Es wird auch eine Special-Edition der Smartwatch in Kooperation mit Adidas geben. Jene soll aber erst 2018 erscheinen. Entwickler erhalten auf das SDK für die Ionic ab September 2017 Zugriff, was ja nicht mehr lange hin ist. Ab 2018 soll zudem auch ein Audio-Coach für Joggen und Walking zur Verfügung stehen.
Die weiteren Standard-Funktionen bietet die Fitbit Ionic natürlich auch: Die Smartwatch zählt Schritte und Kalorien, erklommene Stockwerke und berechnet das Fitnesslevel des Besitzers. Als Betriebssystem kommt aber nicht etwa Android Wear zum Einsatz, sondern eine proprietäre Lösung. Separat sind auch unterschiedliche Armbänder in verschiedenen Farben zu haben – wahlweise aus Silikon oder Leder.

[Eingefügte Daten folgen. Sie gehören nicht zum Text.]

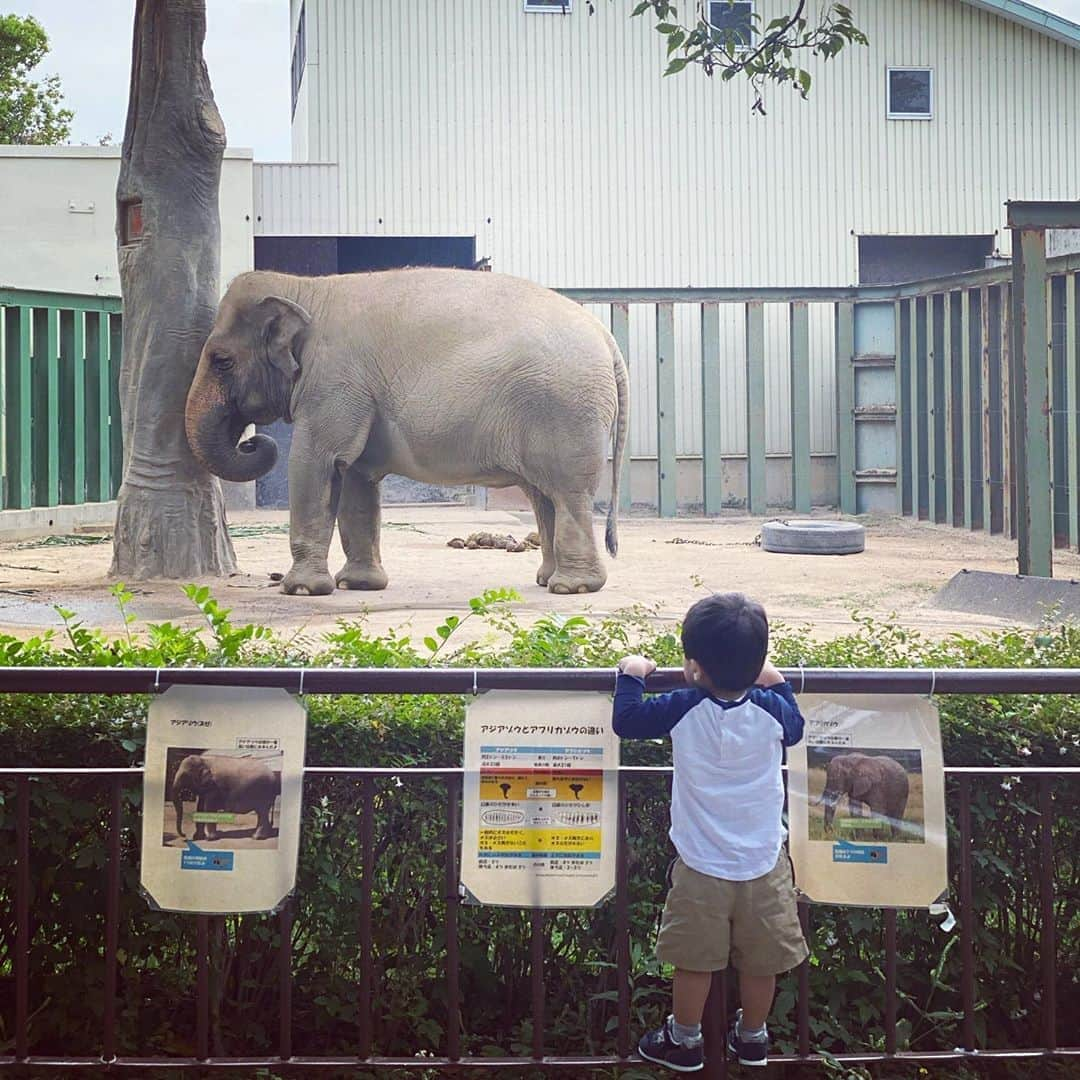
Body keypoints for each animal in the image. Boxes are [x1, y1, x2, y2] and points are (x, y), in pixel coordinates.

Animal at [183, 265, 626, 596]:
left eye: (221, 360)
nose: (253, 441)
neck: (306, 289)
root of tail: (607, 339)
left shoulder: (334, 381)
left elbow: (316, 461)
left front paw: (301, 590)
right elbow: (355, 475)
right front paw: (358, 585)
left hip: (566, 411)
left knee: (567, 493)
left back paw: (572, 588)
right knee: (543, 495)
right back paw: (546, 580)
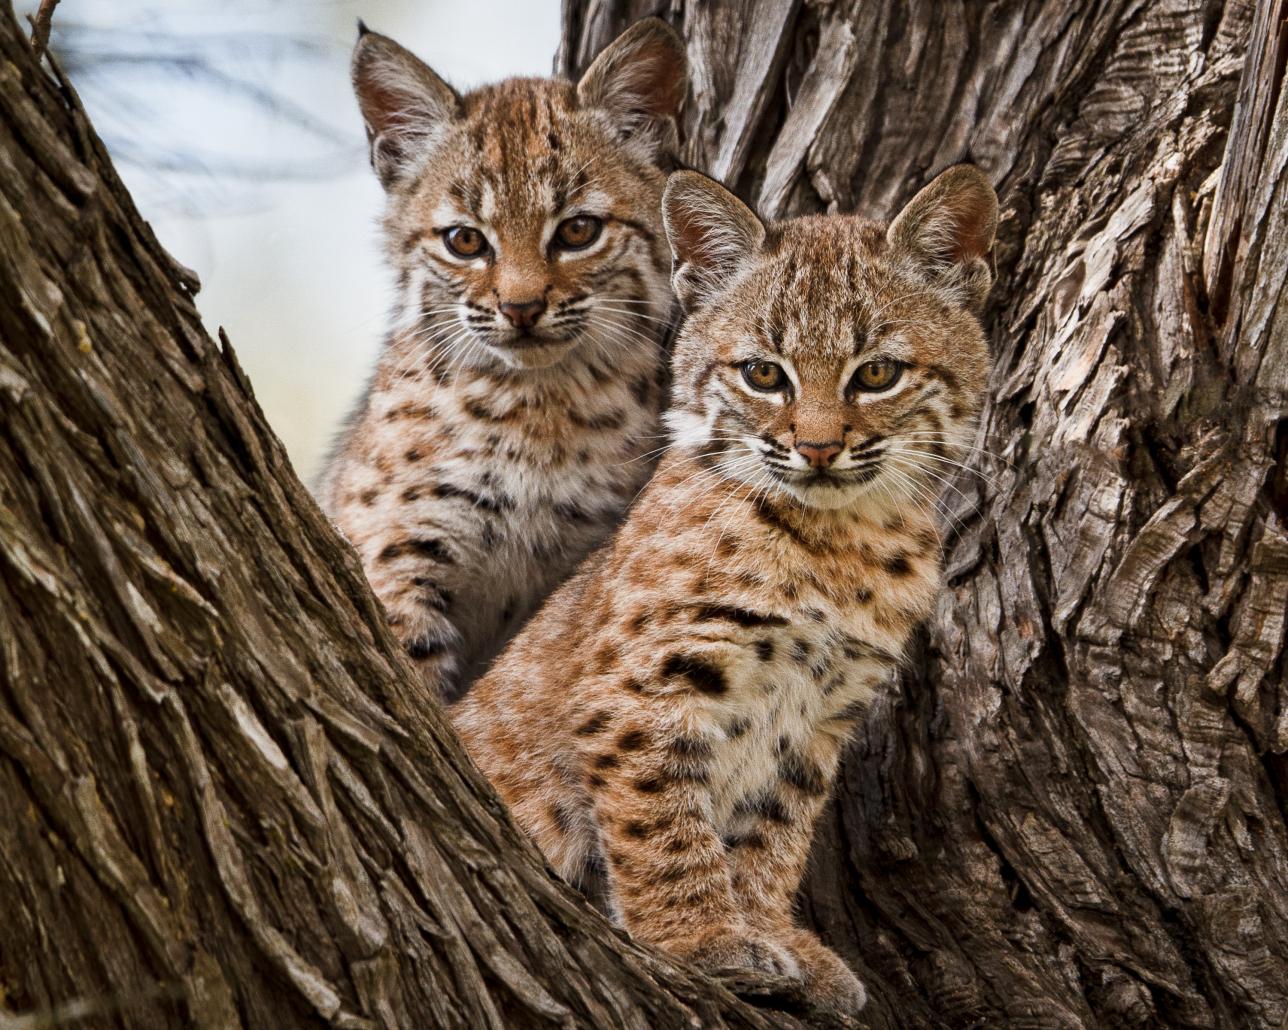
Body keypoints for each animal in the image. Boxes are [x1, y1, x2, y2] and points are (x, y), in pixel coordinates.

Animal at [448, 164, 999, 1009]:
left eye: (877, 374)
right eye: (763, 375)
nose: (817, 449)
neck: (841, 539)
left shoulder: (820, 717)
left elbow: (774, 834)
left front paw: (773, 934)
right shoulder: (644, 687)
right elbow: (662, 821)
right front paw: (701, 940)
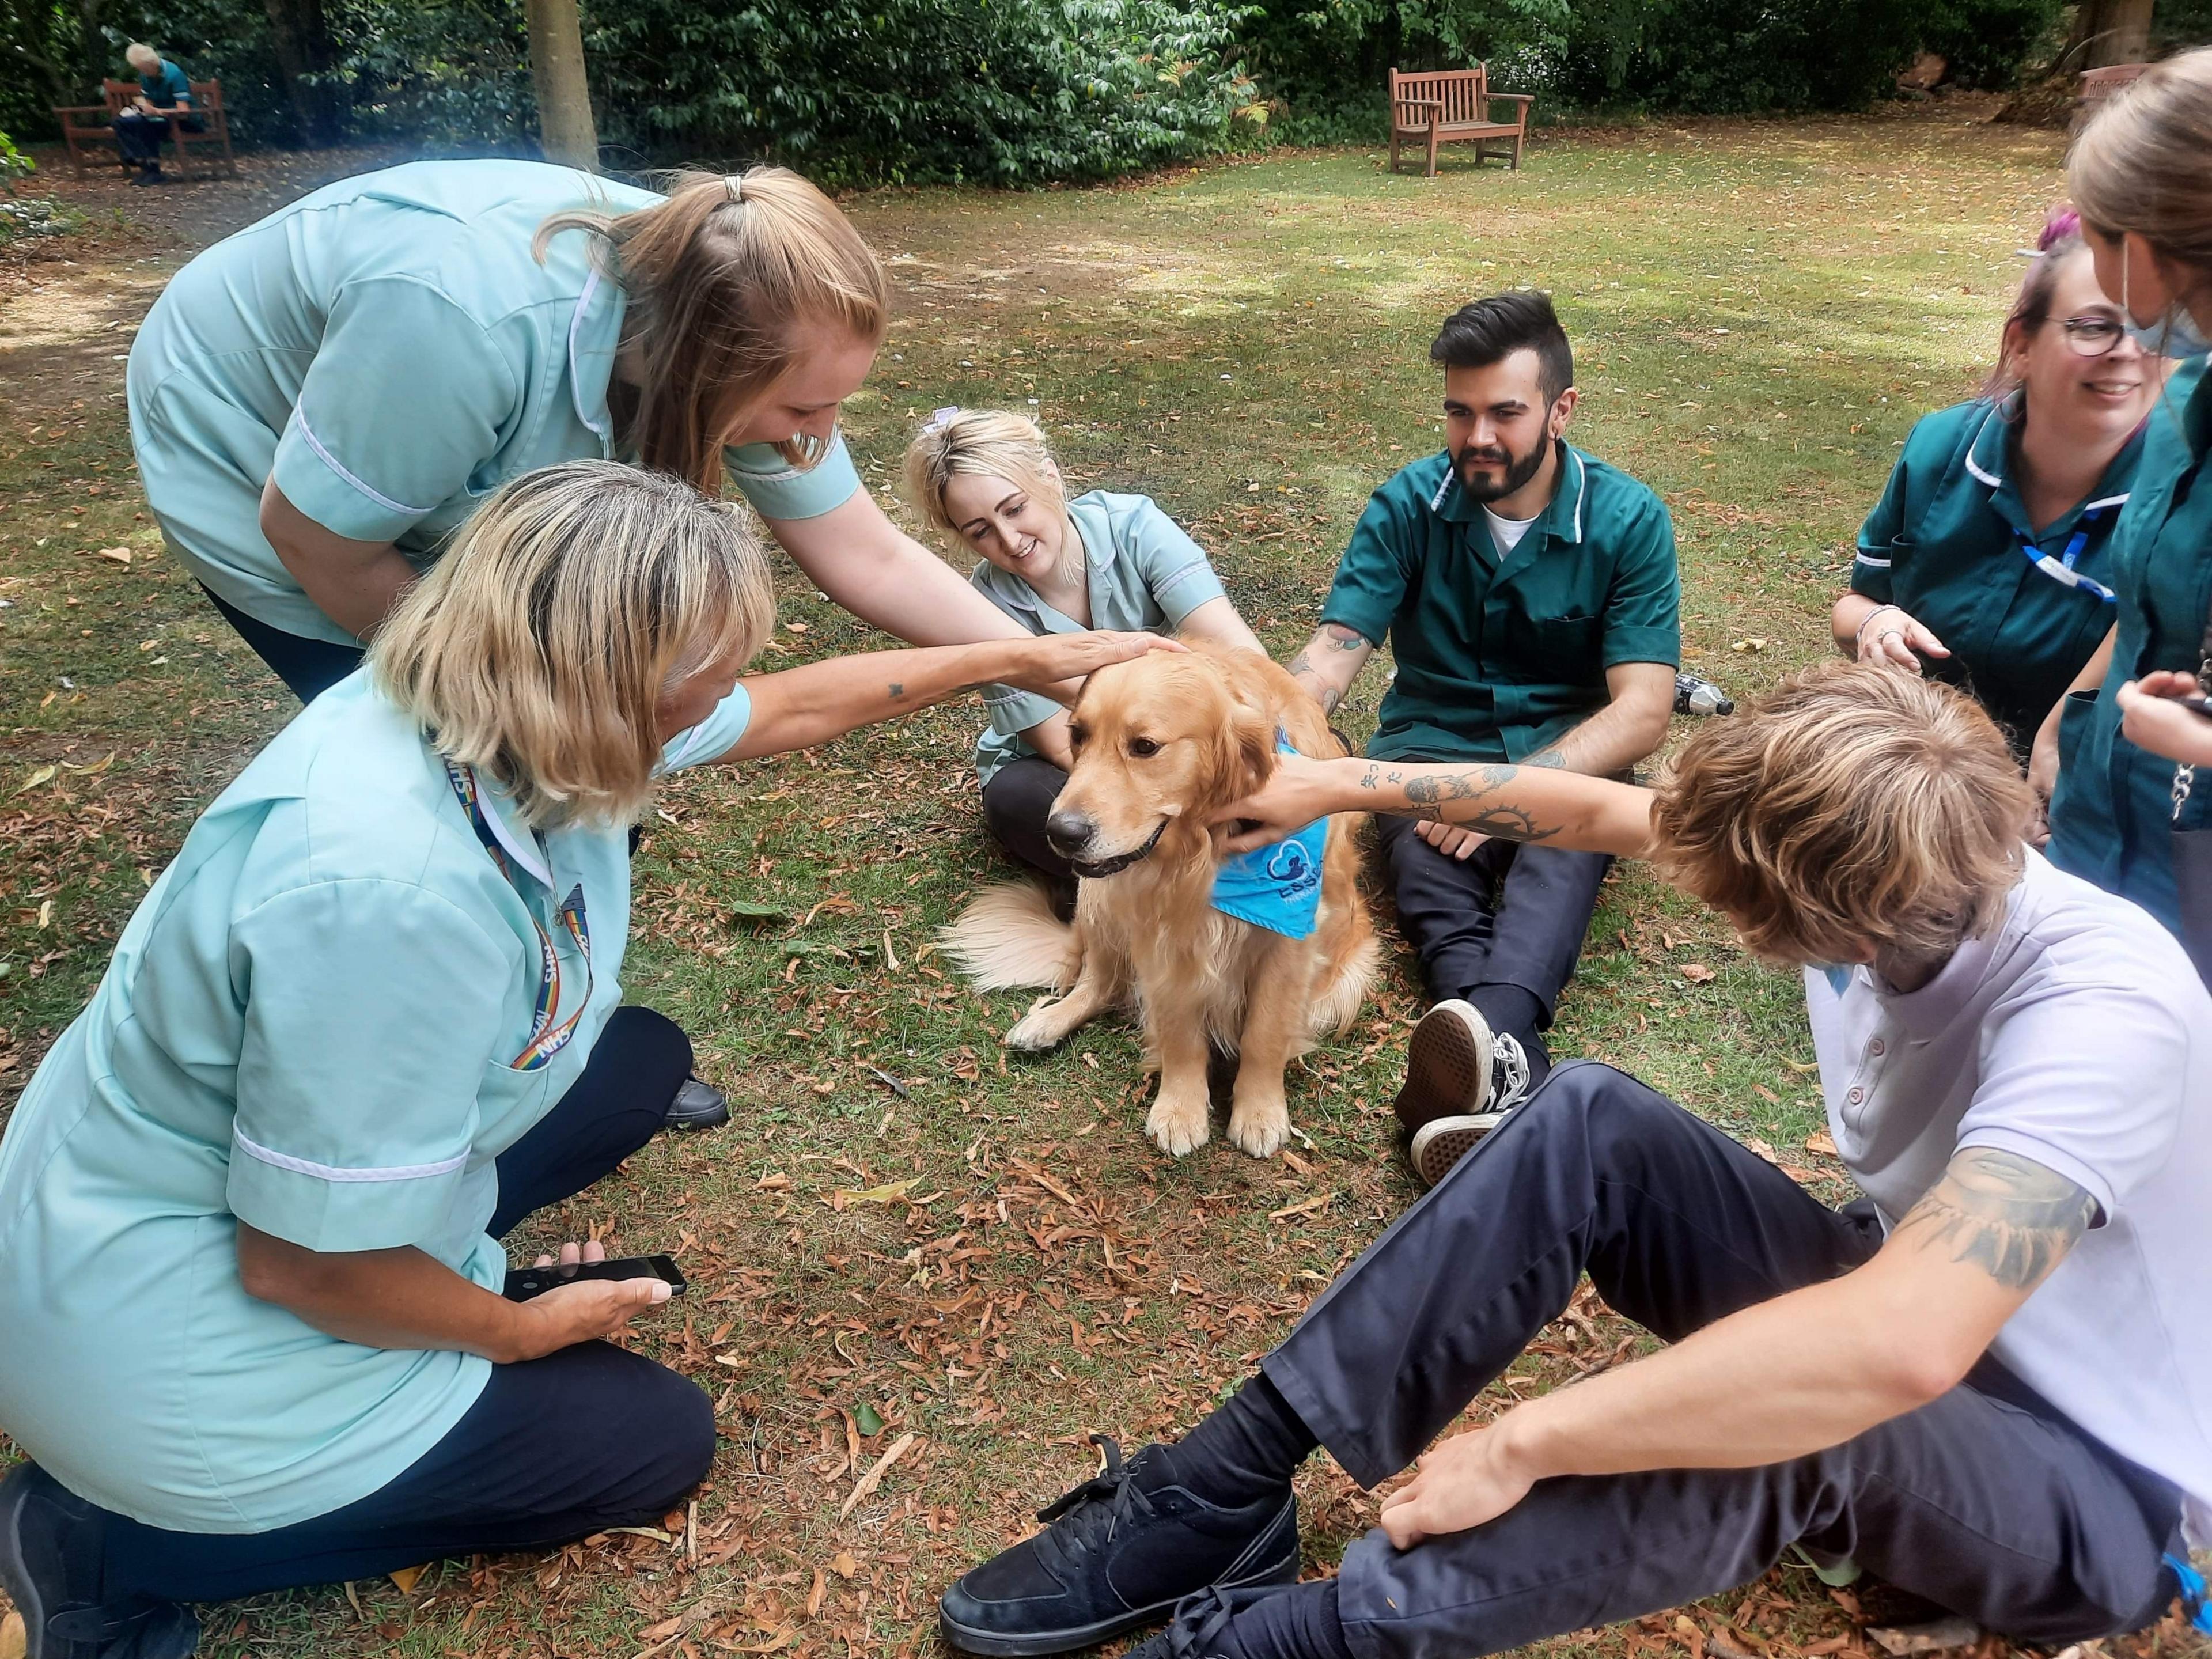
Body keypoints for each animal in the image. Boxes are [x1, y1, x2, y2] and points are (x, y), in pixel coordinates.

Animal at [942, 641, 1371, 1159]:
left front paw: (1261, 1111)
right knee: (1096, 983)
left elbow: (1265, 1033)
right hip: (1099, 899)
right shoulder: (1161, 932)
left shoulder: (1291, 941)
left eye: (1144, 747)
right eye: (1078, 735)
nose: (1062, 833)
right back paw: (1046, 1022)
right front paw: (1180, 1110)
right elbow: (1180, 1033)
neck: (1202, 853)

Das Gehäuse der Fitbit Ionic besteht aus Aluminium, der Touchscreen ist wiederum durch Gorilla Glass 3 geschützt. Fitbit nennt maximale Helligkeiten von bis zu 1.000 Nits, damit auch bei Sonneneinstrahlung immer die Lesbarkeit erhalten bleibt. Genutzt werden kann die Fitbit Ionic mit sowohl Android als auch Apple iOS sowie beliebten Apps wie Strava.
Ist das Wearable für euch interessant? 349,95 Euro sind natürlich kein Pappenstiel, so dass man gespannt sein darf, wie sich die Fitbit Ionic am Markt behauptet.